His study included 688 people who were having the procedure that cardiologists formally call percutaneous coronary intervention (PCI), in which angioplasty is performed and a stent is then placed in the artery. None had been taking statins before PCI was scheduled. About half of them were give 40 milligrams of atorvastatin (Lipitor) in the 24 hours before the procedure, and the others did not take the drug.

Within 12 hours of the procedure, 15.8 percent of those who were not given a statin had a heart attack, compared with 9.5 percent of those given atorvastatin, Briguori reported.

"This supports the concept that a high loading dose of a statin a day before PCI can have a beneficial effect," he said.

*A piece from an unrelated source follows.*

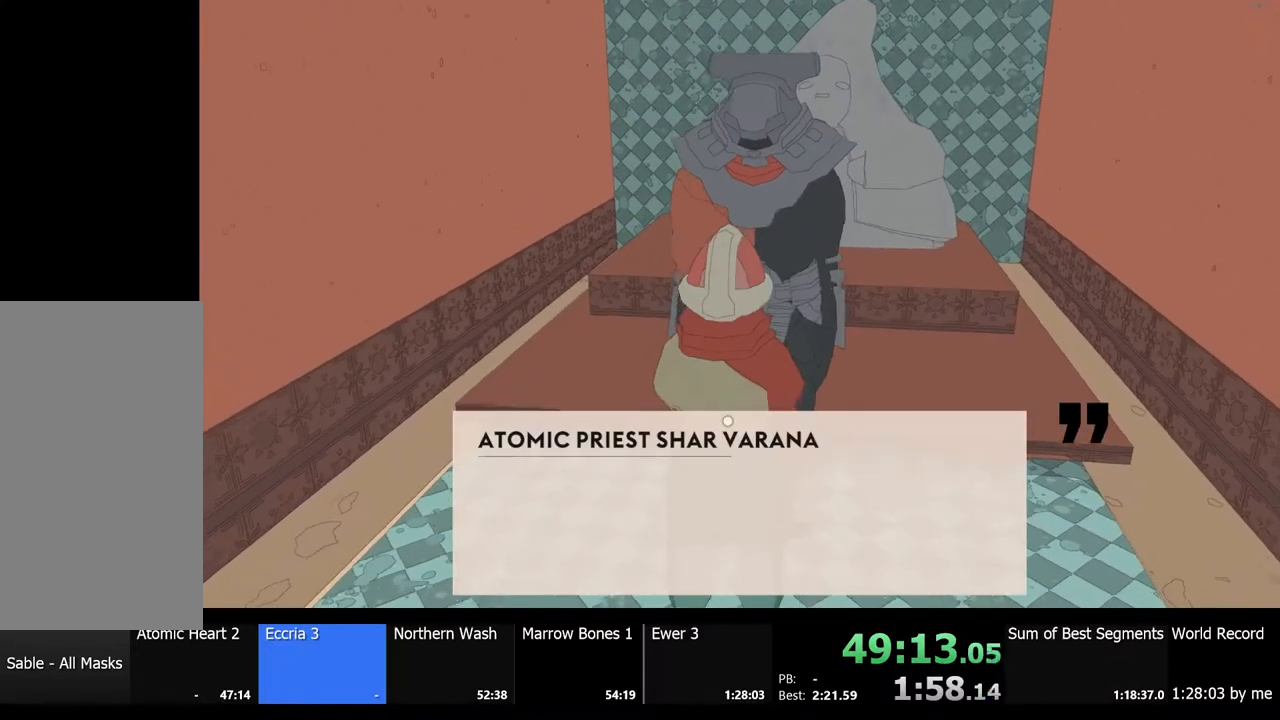
{"keys": [], "mouse": [], "events": [[33, "e", "up"], [67, "mouse_left", "up"], [167, "mouse_left", "down"], [200, "e", "down"], [267, "e", "up"], [267, "mouse_left", "up"], [400, "e", "down"], [400, "mouse_left", "down"], [467, "e", "up"], [500, "mouse_left", "up"]]}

But that trial included only people who had not been taking a statin, and "this patient population is disappearing," said Dr. Germano Di Sciascio, chairman of cardiology at the University of Rome, who reported on a second trial at the meeting. "The vast majority of people who come to the catheterization laboratory are on statins," he said. "In our group, it was 70 percent of patients."

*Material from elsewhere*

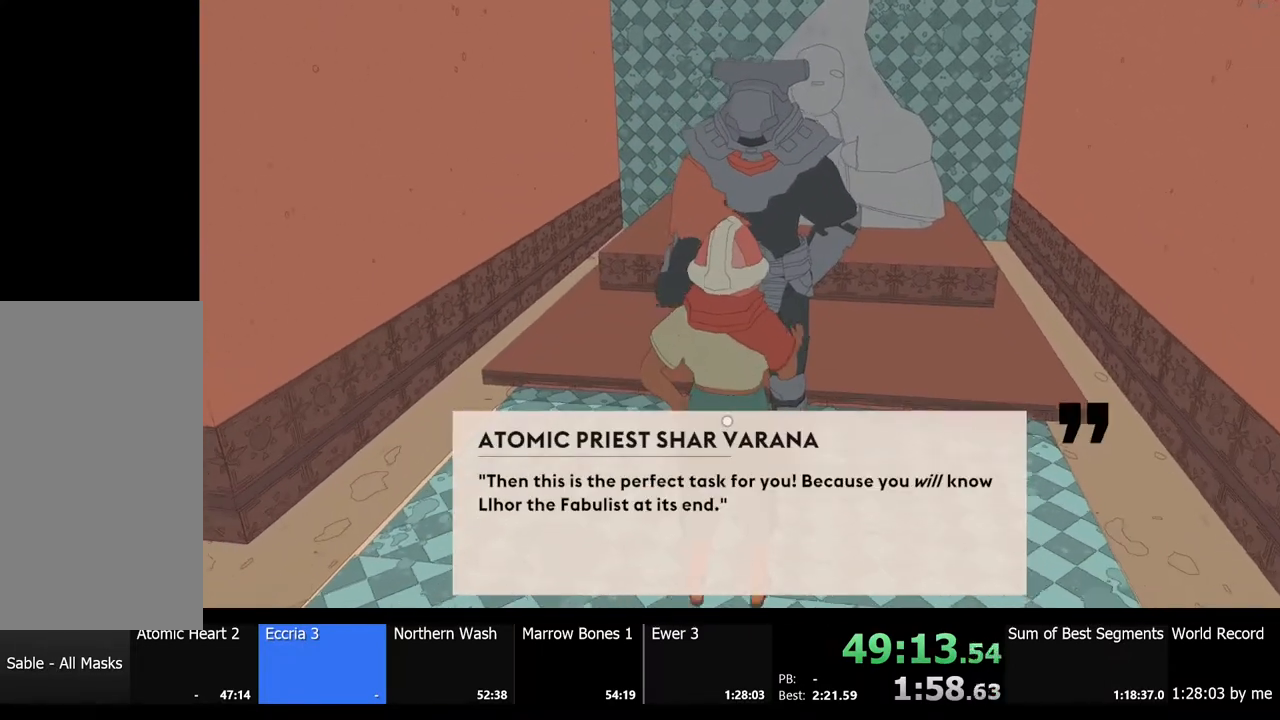
{"keys": [], "mouse": ["left"], "events": [[67, "e", "down"], [67, "mouse_left", "down"], [133, "e", "up"], [200, "mouse_left", "up"], [233, "mouse_left", "down"], [267, "e", "down"], [300, "e", "up"], [367, "mouse_left", "up"], [400, "e", "down"], [433, "e", "up"], [433, "mouse_left", "down"]]}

His study included 352 people with heart problems such as stable angina -- chest pain caused by narrowed cardiac arteries -- who had been taking statins. Half of them took 80 milligrams of atorvastatin 12 hours before PCI, with an additional 40 milligrams just before the procedure. The other half took a placebo.

The incidence of major cardiac problems, such as heart attacks, was 48 percent lower in those who took the statin before their procedure, Di Sciascio reported. Blood levels of C-reactive protein, a molecule associated with inflammation, were significantly lower in those who got the statin, he noted, and the drug also acts on clot-forming blood platelet cells and improves the function of the endothelium, the sensitive layer of cells that lines the arteries.

"These findings have the potential to change current clinical practice," Di Sciascio said. "They may support the routine use of statin reloading."

But the trial was relatively small, and its results would have to be repeated in larger studies to justify the routine use of statins before PCI, he said.